## Text provided
--

Tuesday, July 28, 2009

Where have I been eating?

I’ve decided to put into good use the pounds which have taken residence in my body by sharing where I’ve gained them. Lol. These are some of the restos I’ve recently tried and would highly recommend to all food lovers.

  • Sophia’s: The south is lucky to have this resto in their place. They serve authentic Mediterranean foods as the chef is a Greek. (Or was he Italian? They have a background at the back of their menu, I just couldn’t remember) I really think that the price of their food is just right for the taste. I ordered their Mousaka (which is priced at Php310 only) and after the first bite I know I couldn’t return to just any pasta. It has to be as delicious as this. Their pizza (Php290) is how I want my piazza to be. Thin crust, not too oily, and the cheese melt perfectly. Their gyro (php200++) is big enough for two with fries on the side. The location and the ambience is the cherry on top of the icing. It’s a quaint resto with plants outside the window; decors are impression of greek culture, and Mediterranean music playing in the background you could just imagine you’re in Greece. I wish they have a resto nearer!!

--

## What you will do
Write out the food blog post starting at "Tuesday, July 28, 2009" and ending at "all food lovers.", substituting "kilos" for "pounds". The listing that comes next is separate material and has nothing to do with the food blog post.

--

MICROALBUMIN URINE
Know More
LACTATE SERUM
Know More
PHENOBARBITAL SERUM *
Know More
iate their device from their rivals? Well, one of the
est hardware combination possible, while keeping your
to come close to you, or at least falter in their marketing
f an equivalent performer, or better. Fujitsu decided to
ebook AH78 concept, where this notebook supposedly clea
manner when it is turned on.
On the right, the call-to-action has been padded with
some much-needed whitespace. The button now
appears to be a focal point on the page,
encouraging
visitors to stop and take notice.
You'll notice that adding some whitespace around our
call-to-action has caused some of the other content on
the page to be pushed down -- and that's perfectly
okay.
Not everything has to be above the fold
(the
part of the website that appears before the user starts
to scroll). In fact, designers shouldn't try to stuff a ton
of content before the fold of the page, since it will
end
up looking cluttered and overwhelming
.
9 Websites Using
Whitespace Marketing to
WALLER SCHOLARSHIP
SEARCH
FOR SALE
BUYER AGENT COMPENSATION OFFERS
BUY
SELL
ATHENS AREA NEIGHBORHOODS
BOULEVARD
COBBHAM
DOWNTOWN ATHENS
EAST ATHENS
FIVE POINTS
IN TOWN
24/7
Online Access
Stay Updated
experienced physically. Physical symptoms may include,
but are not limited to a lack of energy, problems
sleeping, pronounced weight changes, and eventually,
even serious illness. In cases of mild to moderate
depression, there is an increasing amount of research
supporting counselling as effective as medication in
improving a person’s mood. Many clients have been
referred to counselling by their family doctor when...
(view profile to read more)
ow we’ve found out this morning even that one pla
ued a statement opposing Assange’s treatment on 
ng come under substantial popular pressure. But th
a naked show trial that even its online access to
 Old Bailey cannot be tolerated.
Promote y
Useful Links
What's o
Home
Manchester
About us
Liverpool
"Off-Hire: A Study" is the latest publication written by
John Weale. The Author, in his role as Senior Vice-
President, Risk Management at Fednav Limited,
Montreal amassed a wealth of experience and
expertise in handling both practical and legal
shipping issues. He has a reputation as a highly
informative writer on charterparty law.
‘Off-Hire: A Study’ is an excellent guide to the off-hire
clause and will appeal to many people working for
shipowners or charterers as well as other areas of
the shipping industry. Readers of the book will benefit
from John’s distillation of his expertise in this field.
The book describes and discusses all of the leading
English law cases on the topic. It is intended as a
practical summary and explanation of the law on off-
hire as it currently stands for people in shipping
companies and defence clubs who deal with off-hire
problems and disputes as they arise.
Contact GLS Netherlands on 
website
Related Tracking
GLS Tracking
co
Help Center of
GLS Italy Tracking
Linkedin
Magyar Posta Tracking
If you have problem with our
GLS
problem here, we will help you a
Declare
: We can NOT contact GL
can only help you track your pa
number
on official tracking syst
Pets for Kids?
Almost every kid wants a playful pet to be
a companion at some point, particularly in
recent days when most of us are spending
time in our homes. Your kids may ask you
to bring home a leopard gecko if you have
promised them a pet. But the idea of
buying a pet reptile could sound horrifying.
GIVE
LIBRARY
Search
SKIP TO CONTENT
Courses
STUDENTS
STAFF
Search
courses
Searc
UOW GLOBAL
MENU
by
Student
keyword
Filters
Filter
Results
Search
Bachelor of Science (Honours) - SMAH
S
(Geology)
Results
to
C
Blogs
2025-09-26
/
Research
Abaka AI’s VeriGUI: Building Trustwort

--

## Task result
Tuesday, July 28, 2009

Where have I been eating?

I’ve decided to put into good use the kilos which have taken residence in my body by sharing where I’ve gained them. Lol. These are some of the restos I’ve recently tried and would highly recommend to all food lovers.